Recommended reading for all!


I had to chuckle...

... when Rosenberg mentioned taking the same French language and culture classes at the Sorbonne in 1939 that I took in 1992. It seemed that in all those years nothing had changed: Required reading -- Balzac and Stendhal; Lectures -- optional as long as you learn every detail by heart; Professors -- strict and sarcastic. "Your essay was well-written, but your analytical acuity leaves something to be desired...Who are you to copy-edit Balzac?" was the reply to Rosenberg's assertion that Balzac was too wordy in the opening chapters to the Père Goriot. (Two decades later academia confirmed that Balzac, always broke and in need of money, was paid by the word.) As for my own Sorbonne exam experience, I mistook the word amour (love) for à mort (to death), resulting in a morbid analysis of what was actually a love poem, and earning me a searing look from the professor. Unfortunately, three decades later, academia has proven nothing in my favor!

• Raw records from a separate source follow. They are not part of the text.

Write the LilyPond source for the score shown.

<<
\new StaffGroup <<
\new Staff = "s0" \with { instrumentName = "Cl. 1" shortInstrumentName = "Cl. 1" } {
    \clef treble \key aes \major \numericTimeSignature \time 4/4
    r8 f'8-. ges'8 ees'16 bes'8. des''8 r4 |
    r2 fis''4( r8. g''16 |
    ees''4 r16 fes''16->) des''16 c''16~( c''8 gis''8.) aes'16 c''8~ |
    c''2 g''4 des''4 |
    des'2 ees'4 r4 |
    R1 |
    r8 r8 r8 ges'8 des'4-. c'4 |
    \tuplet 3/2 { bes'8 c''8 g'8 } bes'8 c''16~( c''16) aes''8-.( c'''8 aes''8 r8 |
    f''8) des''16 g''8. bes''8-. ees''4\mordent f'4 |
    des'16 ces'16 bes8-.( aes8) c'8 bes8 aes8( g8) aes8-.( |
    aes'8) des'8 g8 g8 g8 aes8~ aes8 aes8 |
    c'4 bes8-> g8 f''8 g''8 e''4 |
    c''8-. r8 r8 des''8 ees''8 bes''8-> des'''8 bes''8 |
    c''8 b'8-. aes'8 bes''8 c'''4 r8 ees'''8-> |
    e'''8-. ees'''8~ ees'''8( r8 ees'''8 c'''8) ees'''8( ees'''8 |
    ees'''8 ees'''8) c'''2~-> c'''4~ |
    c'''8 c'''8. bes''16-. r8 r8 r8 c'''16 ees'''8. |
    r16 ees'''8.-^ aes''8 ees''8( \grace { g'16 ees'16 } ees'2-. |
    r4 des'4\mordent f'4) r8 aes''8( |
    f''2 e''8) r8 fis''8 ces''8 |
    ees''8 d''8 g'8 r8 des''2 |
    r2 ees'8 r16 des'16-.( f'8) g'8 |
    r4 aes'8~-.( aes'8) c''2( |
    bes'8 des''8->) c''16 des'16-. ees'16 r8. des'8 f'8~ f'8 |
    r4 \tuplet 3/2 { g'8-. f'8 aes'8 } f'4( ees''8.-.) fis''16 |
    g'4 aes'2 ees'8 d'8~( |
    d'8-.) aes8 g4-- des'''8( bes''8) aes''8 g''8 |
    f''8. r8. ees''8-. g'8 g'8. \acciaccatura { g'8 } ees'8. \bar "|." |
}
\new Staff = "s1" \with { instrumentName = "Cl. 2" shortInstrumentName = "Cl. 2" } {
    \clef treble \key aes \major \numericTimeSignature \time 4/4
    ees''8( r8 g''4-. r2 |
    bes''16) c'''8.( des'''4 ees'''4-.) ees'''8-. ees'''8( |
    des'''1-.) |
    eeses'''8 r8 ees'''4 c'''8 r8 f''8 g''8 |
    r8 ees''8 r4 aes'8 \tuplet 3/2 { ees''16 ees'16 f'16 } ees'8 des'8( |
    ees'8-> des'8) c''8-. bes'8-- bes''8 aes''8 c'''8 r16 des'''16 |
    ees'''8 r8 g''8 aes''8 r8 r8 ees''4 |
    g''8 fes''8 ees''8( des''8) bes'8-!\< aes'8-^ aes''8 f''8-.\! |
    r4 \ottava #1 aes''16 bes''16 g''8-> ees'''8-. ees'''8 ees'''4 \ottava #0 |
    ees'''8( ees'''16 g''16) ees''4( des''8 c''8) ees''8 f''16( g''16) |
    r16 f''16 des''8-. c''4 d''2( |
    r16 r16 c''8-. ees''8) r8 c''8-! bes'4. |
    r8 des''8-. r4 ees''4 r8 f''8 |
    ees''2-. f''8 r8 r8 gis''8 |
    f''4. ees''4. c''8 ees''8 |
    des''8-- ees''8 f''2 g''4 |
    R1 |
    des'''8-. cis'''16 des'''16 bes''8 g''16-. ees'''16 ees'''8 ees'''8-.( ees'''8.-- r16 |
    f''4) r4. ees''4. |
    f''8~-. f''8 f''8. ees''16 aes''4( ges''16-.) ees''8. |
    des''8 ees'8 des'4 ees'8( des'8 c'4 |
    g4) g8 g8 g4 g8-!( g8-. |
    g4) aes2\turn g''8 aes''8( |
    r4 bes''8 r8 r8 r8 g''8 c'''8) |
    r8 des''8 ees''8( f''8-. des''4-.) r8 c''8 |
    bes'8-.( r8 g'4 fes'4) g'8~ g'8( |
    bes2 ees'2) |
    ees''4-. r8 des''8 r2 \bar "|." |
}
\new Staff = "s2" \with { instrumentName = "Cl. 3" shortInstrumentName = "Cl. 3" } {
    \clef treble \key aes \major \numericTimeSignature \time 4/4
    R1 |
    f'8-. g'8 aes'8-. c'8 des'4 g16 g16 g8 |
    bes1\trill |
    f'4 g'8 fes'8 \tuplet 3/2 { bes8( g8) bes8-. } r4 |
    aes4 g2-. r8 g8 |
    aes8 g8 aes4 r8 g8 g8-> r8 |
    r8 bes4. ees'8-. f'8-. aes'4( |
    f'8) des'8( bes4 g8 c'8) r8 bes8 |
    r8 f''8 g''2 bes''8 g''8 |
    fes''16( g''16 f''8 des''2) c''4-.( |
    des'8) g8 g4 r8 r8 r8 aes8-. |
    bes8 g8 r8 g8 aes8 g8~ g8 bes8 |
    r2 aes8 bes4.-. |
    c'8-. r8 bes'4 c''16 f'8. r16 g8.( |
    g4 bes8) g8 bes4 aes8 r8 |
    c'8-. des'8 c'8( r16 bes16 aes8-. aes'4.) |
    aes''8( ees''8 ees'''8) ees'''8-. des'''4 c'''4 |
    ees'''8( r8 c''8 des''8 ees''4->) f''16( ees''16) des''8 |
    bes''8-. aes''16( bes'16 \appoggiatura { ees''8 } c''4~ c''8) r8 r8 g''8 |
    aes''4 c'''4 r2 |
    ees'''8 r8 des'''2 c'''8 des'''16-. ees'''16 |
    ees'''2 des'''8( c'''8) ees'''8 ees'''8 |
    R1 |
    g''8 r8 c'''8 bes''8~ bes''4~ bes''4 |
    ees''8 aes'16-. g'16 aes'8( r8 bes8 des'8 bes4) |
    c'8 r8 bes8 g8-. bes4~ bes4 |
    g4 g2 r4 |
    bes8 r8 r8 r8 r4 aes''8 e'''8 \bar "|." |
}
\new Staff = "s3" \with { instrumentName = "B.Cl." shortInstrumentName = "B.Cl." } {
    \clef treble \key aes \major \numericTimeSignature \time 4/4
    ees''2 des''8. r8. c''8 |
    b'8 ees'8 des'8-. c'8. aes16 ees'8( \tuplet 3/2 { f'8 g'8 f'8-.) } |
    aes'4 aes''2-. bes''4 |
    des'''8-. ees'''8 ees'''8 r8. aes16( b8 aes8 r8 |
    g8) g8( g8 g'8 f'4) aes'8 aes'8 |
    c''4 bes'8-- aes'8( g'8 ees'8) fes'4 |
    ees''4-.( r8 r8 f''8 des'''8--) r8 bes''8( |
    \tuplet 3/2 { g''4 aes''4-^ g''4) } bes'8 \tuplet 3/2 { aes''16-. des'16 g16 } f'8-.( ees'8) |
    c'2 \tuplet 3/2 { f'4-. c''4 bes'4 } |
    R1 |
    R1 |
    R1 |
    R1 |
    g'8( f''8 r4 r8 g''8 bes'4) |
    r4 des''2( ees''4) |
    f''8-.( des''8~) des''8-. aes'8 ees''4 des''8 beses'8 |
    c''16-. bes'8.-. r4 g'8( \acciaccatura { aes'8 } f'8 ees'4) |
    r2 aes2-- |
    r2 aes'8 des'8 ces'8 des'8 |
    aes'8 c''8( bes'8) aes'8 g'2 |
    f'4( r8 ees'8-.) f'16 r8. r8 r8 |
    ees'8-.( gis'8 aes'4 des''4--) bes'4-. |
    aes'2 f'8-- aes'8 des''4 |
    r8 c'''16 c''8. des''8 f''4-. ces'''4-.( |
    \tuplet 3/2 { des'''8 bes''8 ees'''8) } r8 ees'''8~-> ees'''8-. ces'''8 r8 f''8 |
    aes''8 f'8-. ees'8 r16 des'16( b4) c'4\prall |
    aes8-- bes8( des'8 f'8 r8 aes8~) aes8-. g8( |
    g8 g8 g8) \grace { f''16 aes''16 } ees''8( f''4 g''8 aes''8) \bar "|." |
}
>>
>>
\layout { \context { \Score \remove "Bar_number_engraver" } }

Rosenberg met many famous artists trying to leave Europe while working for the American Emergency Rescue Committee, notably several of the Surrealists led by André Breton. He got along with most but said they were rather haughty (the artists). Overall he "wasn't sure I could accept so much downright weirdness as "art"". 125

Money could get you through most experiences.

The French, the Italians, the Spanish, and the Americans were all easily corruptible. The only people you couldn't corrupt were in fact the Germans. 139


As I was to learn again and again, survival is often a matter of luck, but being able to take advantage of good fortune depends upon alertness, preparedness, and constancy of intent. 161

A small detail

As a resistant, Rosenberg was lodged by a farmer named Anna. They became good friends and were sad when he had to leave permanently for a mission, but didn't mention their sadness directly. "During dinner, we made small talk and enjoyed each other's company as always."

A productive mission

On a mission to steal arms, food and supplies, Rosenberg couldn't resist stuffing three books into his shirt: English essays by Charles Lamb, A manual for Frenchmen studying Russian, and an old English-French dictionary, exclaiming, "What a bonanza!" 200


My favourite pastime...was reading by the stream, five minutes from camp. The forest about it was dense, cool and dark except for a few spots of sunshine coming through the canopy. 201

Teaching & tikkun olam*

Teaching should endeavour to make the beautiful simple and to make the simple beautiful. 208

For me, teaching literature is a vehicle for tikkun olam*. Within literature you can express and explore any ideas even ones that may be unpopular or considered anti-American, or, yes, anti-Semitic. Because those ideas are in a book you can discuss them-and hold them, along with your own beliefs, up to the light. I believe that it is wrong to censor ideas on college campuses, even the ones most people find offensive; doing so fuels ignorance, prejudice and strife, and makes destructive ideas even more powerful than they really are. 273



The Guide for the Perplexed by Maimonides

The Forty Days of Musa Dagh by Franz Werfel

Deals with the Armenian genocide.

The Work of Art in the Age of Mechanical Reproduction by Walter Benjamin

Benjamin struggled all his life for recognition, although according to Rosenberg he was one of most insightful, original and eccentric intellectuals of 20th century. His views, his habits and the sheer inventiveness of his literary manner made an academic career very difficult. 114


"Judischer Todessang" (Jewish Death Song) by Martin Rosenberg (Rosebery D'Arguto)

Aleksander Kulisiewicz, a non-Jewish musician and concentration camp survivor made it his task to get this song performed throughout the world. He also worked on an extensive archive of concentration camp music which is now in the Holocaust Museum in Washington, DC.